Sunday 17 February 2013

Darts of Love




Photo by Nicola Stantiford

The launch of 'Dart' on Friday night at the Halo Cafe Bar in Bristol went pretty well: apart from a rather wobbly lectern, there were no hitches, the audience was attentive and appreciative, and I sold enough copies of the tome to off-set costs, which, of course, is what a launch is all about.  

Or is it?  I'll remember the evening for other, more special reasons.

First, the sight of two of my colleagues from the school for deaf children where I work signing my words, and Reg Meuross's songs, so that a third, who is deaf, could be part of the evening.    To see 'Dart''s first translation into a different language in process was beautiful, moving and exciting.  I must have the best colleagues in the western hemisphere.

Hearing the voices of my characters, which for years resounded only in my  head, somehow cross the 665 years between them and me was just brilliant.  And that some of them were read by my son, Samuel, who has autism and learning difficulties but who performed with confidence and aplomb, was miraculous. 

The last hour before the launch started, when the room filled up with people I love from all eras and areas of my life, was so warm and sustaining that I'll keep the memory in my pocket and take it whenever I need it.  




Photo by Maxine Fone

I'd like to say a few thank yous:

to my troupe of readers, Pameli Benham, Ruth Boston, Maxine Fone, Samuel Grashoff and John Terry (who has also taken my lectern home to fix); 

to my mediaeval troubadour, Reg Meuross, whose songs dovetailed so well with the themes of the night (except, maybe, for 'It's Me or Elvis' although, as Reg pointed out, the King of Rock and Roll is dead,  much like most victims of the plague); 

to Hazel Hammond for being a warm and capable MC and for bringing three turnips along to add to my collection of root vegetable lanterns gurning from the sides of the room;  

to Andi Langford-Woods for the loan of her PA and her reassuring expertise; 

to Jenny, my daughter, who filmed it;

to the wonderful writer for young adults, Julie Hearn, for providing me with a quote for the back cover, becoming a dear friend and fellow-jaunter, and travelling down from Abingdon to be there on the night;

to my cousin Sandra who made a blizzard-defying flight across the Atlantic from New Jersey;

to my friend, Jill, for providing late night curry, champagne and company,

and to everyone else who attended.  You have all made my inner seven year old, who always wanted to be a writer but whom I ignored for far too long, very happy indeed.   





Illustration by Dru Marland


Monday 11 February 2013

Still Burning


The Guardian has posted a fascinating video by the film-maker Sandra Lahire to mark the 50th anniversary today of the death of Sylvia Plath, whose poetry still burns as fiercely as ever.  

Friday 8 February 2013

Warm Earth


So ... erm ... before I was so rudely interrupted by the arrival of 'Dart' (a relief really, seeing as how the launch is only a week away), I was talking about my local wood and how spring is beginning to shoulder its way out into the open.  Here's a poem I wrote about the wood at the cusp of winter and spring three years ago.   


Warm Earth

Before celandines
fasten their buttons

before anemones
embroider themselves

the scent of warm earth
and a charge of wild garlic

shocks the woodland
from its trance

fires the sap in limbs still
callipered by winter



©Deborah Harvey 2010, 2013








Tuesday 5 February 2013

Dancing to the End of Love

I've got into the habit of working through my lunch hour when I am office-based on Mondays and Tuesdays.
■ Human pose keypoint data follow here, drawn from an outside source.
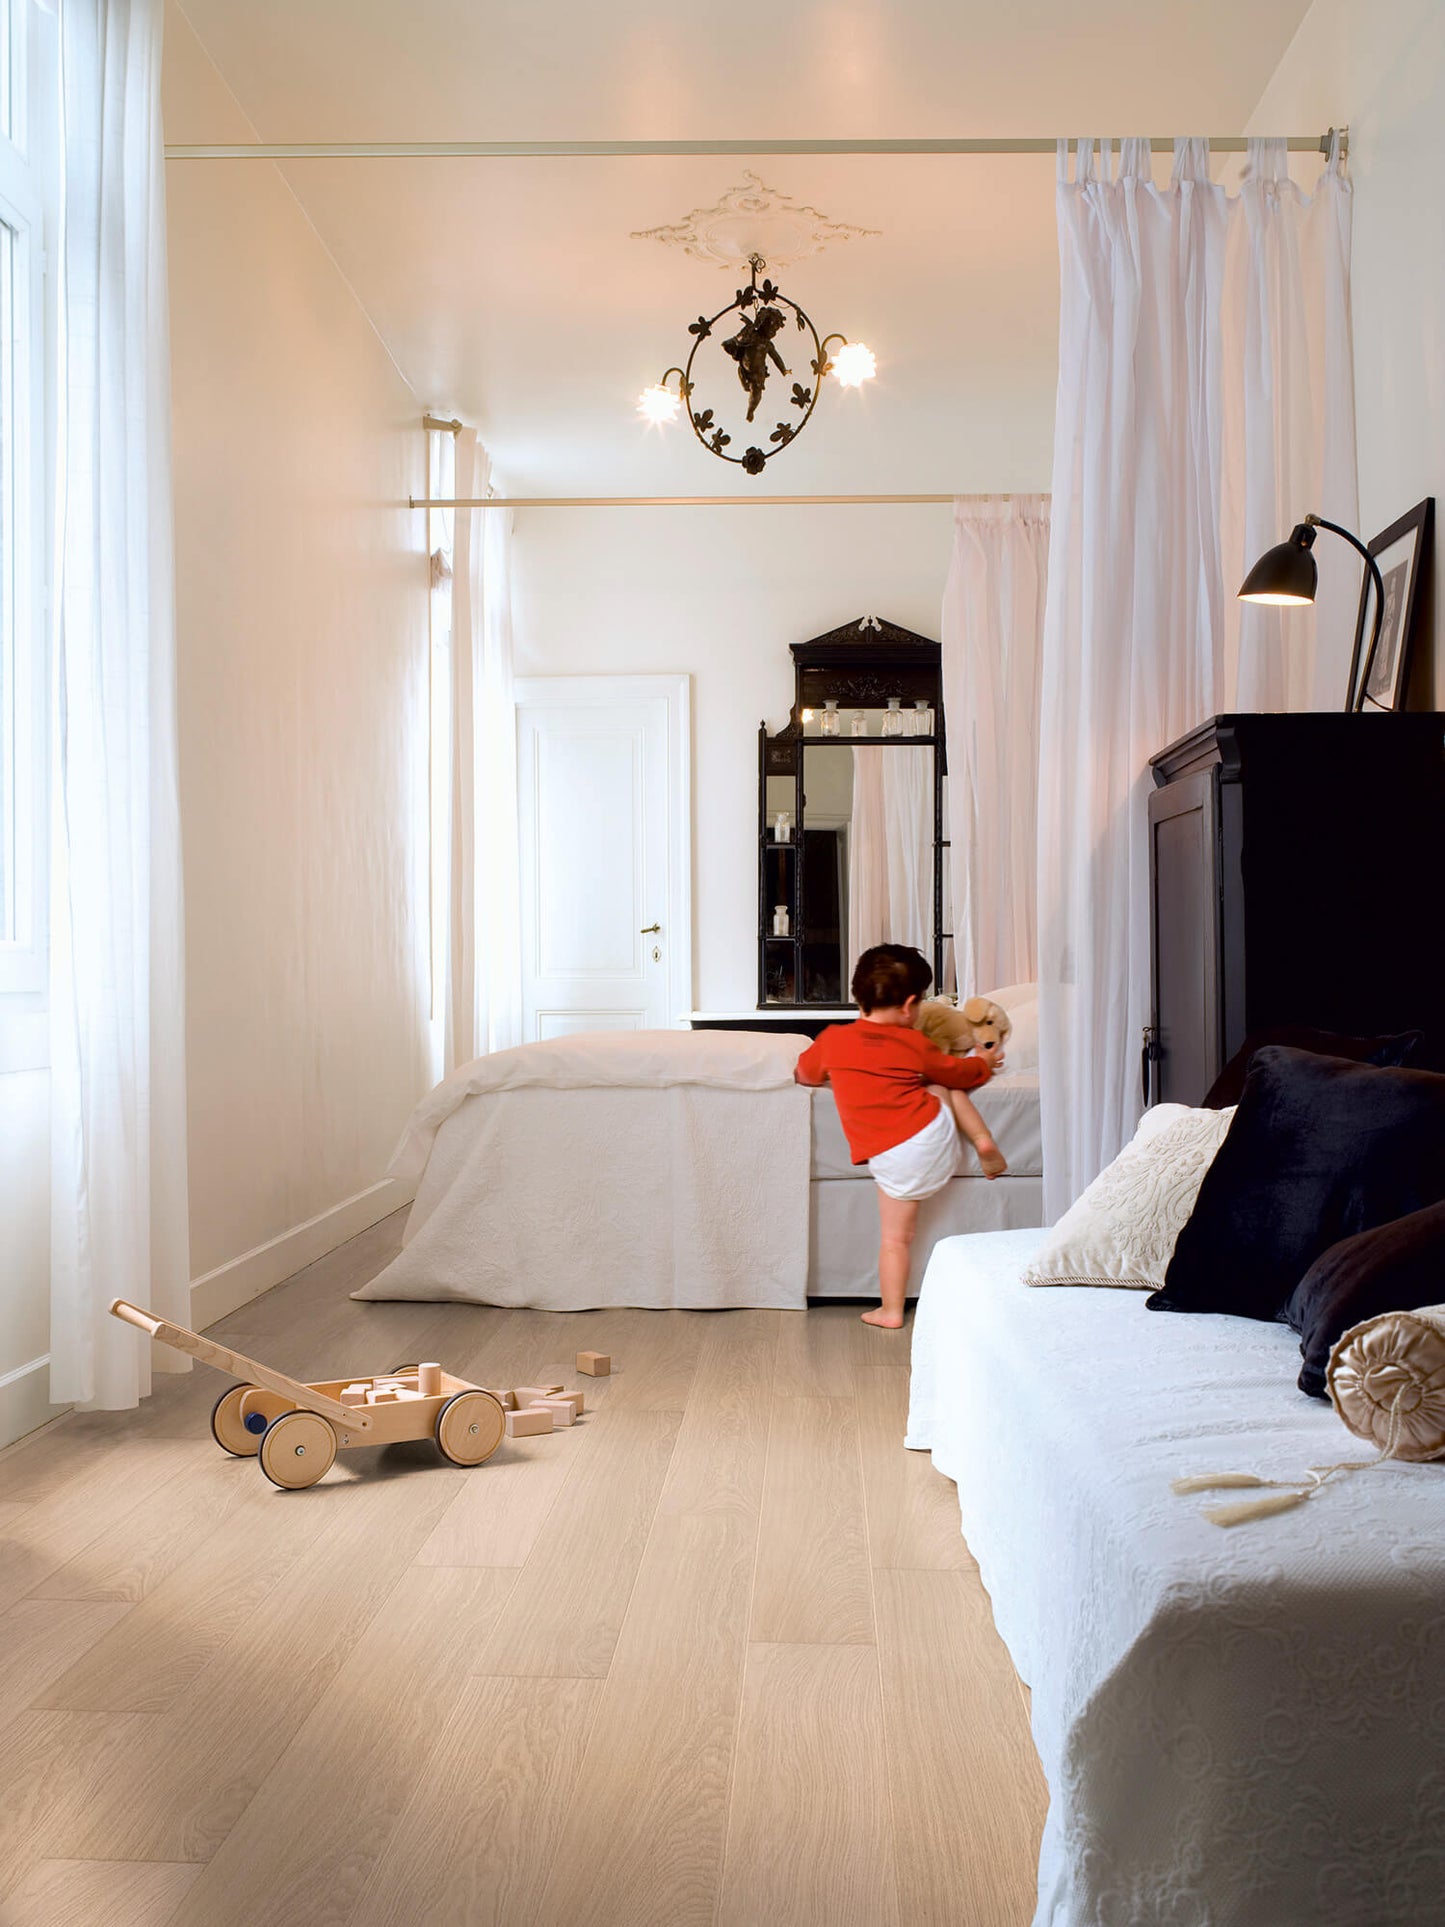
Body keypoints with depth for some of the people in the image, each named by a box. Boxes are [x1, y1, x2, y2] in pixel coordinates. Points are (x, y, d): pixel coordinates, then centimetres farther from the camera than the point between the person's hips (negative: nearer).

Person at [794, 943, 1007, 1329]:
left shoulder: (833, 1039, 4)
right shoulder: (915, 1044, 4)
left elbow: (804, 1074, 23)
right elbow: (959, 1073, 19)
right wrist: (984, 1062, 40)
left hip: (892, 1159, -1)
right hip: (937, 1133, 1)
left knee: (894, 1237, 11)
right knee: (944, 1088, 29)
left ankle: (891, 1311, 15)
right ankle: (983, 1140, 16)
This is all the more foolish because I work five minutes walk away from a lovely wood in a miniature gorge with a river running through it and a bronze age burial mound in the field above it, all made more miraculous by the fact that it is on the edge of a large inner-city council estate.  And to my shame, I hadn't visited since October.  So today, as it was sunny and dry and I fanced a break, I took a stroll down there.  


It's my almost favourite time of year in Badock's Wood, not because it is especially beautiful now, but because I know that it soon will be.  The horse chestnut tree in the cleft of which a celandine will soon bloom is still bare but the whitethorn buds look as if they will open within the week.  The blizzards of wild garlic which will fill the darkening late spring wooods with light are no more than a blade or two of green pushing through the soil, but already you can smell that faint, familiar whiff.  Anticipation is all.  

I've been coming down here for a few years now, almost obsessively during the break-up my marriage and its aftermath, at first alone and then with my dark poet, Ted.  Here he is as a pup, with me, Will and Liza.  In some ways it's hard to believe that he is four now; in others, he - and the wood - have been part of my life forever.  



A lot of trees have been thinned on the right hand bank of the river since I was last there, and this makes me a little sad although the wood is sensitively managed by the Forest of Avon and I'm sure they've done it for a reason.  On the other hand, some things are the same year in, year out.  Boggis, my favourite beech root, has been caught short again and with no bluebells yet to cover his blushes.  




And the trees ... well, the trees are still dancing to the end of love.